Tak jauh dari tempat awal, aku temukan sebuah bar kecil dengan warna cat yang hangat, mungkin orang disini suka dengan minum-minum, sosialisasi dan bisnis, terlihat dari desain kota yang memiliki banyak alun-alun dengan beberapa plaza, terlihat terdapat beberapa meja dari sisa pasar kemarin, mungkin. Aku tak pernah masuk tempat seperti ini sebelunya, aku orang yang baik dan selama hidupku hampir tidak pernah setenggukpun meminum ale itu. Kubuka pintunya, dengan pandangan pertama langsung tertuju pada sebuah meja bundar yang besar dengan beberapa kartu di atasnya. Aneh, suasana yang sepi. Bahkan mungkin lebih banyak pegawai yang sedang membersihkan gelas dengan kain lap daripada pelanggan yang masuk.

"Benvenuto, silahkan pesan disini, maestro." Pegawai yang ramah berkata demikian. Ini adalah kalimat pertamaku saat aku pertama kali memasuki sebuah bar. Ternyata, meleset dari dugaanku yang sebelumnya. 

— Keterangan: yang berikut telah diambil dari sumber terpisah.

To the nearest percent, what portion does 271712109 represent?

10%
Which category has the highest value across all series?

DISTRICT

"Terimakasih tuan, tapi saya kesini untuk mencari seseorang bernama Andrea. Seseorang yang saya temui berkata bahwa saya bisa menemukan orang itu disini, benarkah itu?" Mulutku berkata tanpa berpikir, bahwa masuk ke sebuah bar tanpa memesan sesuatu adalah hal yang tidak sopan. Tapi perkataan, tidak akan bisa kembali. Stupido, ho stupidomente.

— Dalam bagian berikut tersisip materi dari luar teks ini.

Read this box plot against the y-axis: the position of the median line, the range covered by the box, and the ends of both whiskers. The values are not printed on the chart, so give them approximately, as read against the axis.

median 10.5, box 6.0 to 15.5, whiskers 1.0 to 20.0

"Haha! Itu sangat cepat kawan! Tapi ... memang benar. Andrea sering sekali kesini, mungkin bisa di katakan ini layaknya rumah baginya." Perkataan orang ini, membuatku lebih yakin lagi bahwa masyarakat disini sangat ramah. Dan dengan perkataan demikian orang ini menyulapku untuk menjadi lebih akrab denganya.
 "Oh...begitukah? Menurutmu apakah dia akan kemari pagi ini?" aku berkata sambil melihat sebuah menu makanan di belakang orang ini "Maafkan saya tuan, tapi bolehkah saya memesan makanan seperti yang tergambar di papan itu?" Ku arahkan jari telunjukku sebagai tanda aku sangat tertarik. Harus kuakui, aku sangat lapar. Naik kapal selama 4 jam benar-benar membuatku lapar.

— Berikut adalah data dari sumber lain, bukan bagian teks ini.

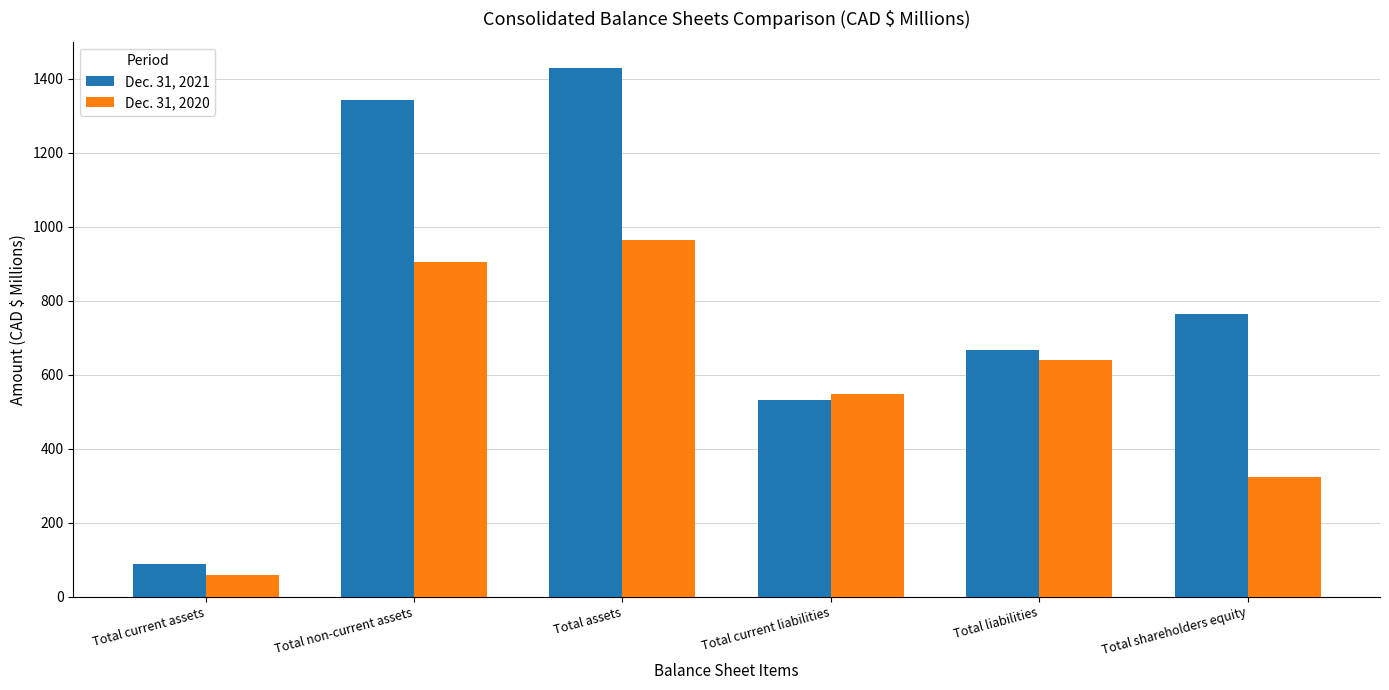

What is the value of the Dec. 31, 2020 bar at the 2nd from the left?

905.2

 "Kau ingin menemuinya? Tentu saja kau akan menemuinya, tidak disini, tidak dirumahnya, tapi kau akan bertemu denganya di jalanan. Dia akan melakukan sebuah parade. Tapi mungkin parade itu tidak dibuat olehnya, sebuah perayaan yang jarang sekali, dan cukup menggelitik. Oh! Kau lapar, pemuda? tunggu beberapa menit, dan yakinlah apa yang kau pesan ini, tidak akan pernah kau sesali. Pasta pancetta con verdure akan segera datang ..."
 Jujur saja aku bingung, apa maksud orang ini. Tapi mungkin aku butuh mengistirahatkan pikiranku sejenak, membayangkan daging dengan pasta serta beberapa benda hijau di atasnya membuatku rileks, yang jelas aku punya beberapa pertanyaan untuk orang ini.

"Permisi kawan, ini dia pesananmu. Bon appetito." 
"Grazie, tapi kawan bolehkah aku menanyakan sesuatu?"  
Orang ini sudah menuju kearah dapur, namun berbalik. "Ya, apapun itu teman. Tanyakan tentang apa yang kau belum tau tentang kota ini, makanan terbaik, anggur yang mahal dan-"  
Aku menyela perkataanya. " Ini tentang Andrea, sebenarnya dia adalah saudaraku. Lebih tepatnya adikku. Aku hanya ingin tau, sebenarnya apa yang terjadi denganya? Soal parade dan sebagainya, apa yang terjadi?"
"Hmm seharusnya aku tidak terkejut mendengar hal ini, kau memiliki beberapa kesamaan yang persis denganya. Tapi itu tidak penting ... " Dia memutus pembicaraanya dengan menengguk segelas air, sepertinya dia akan bercerita tentang banyak hal. "Di kota ini terdapat seorang wanita, malaikat, idaman, apapun itu yang menggambarkan keindahan pada dirinya. Laki-laki seantero kota ini memiliki mimpi untuk menjadi suaminya. Bukanya tidak ada yang mencoba melamarnya, untuk menghitung sudah berapa orang yang gagal hanya membuatku lelah, malah kami mengira wanita itu tidak ingin menikah karena terlalu kagum dengan dirinya sendiri. Tapi teman, adikmu telah membuat gempar seluruh kaum laki-laki di kota ini! Hahahaha!"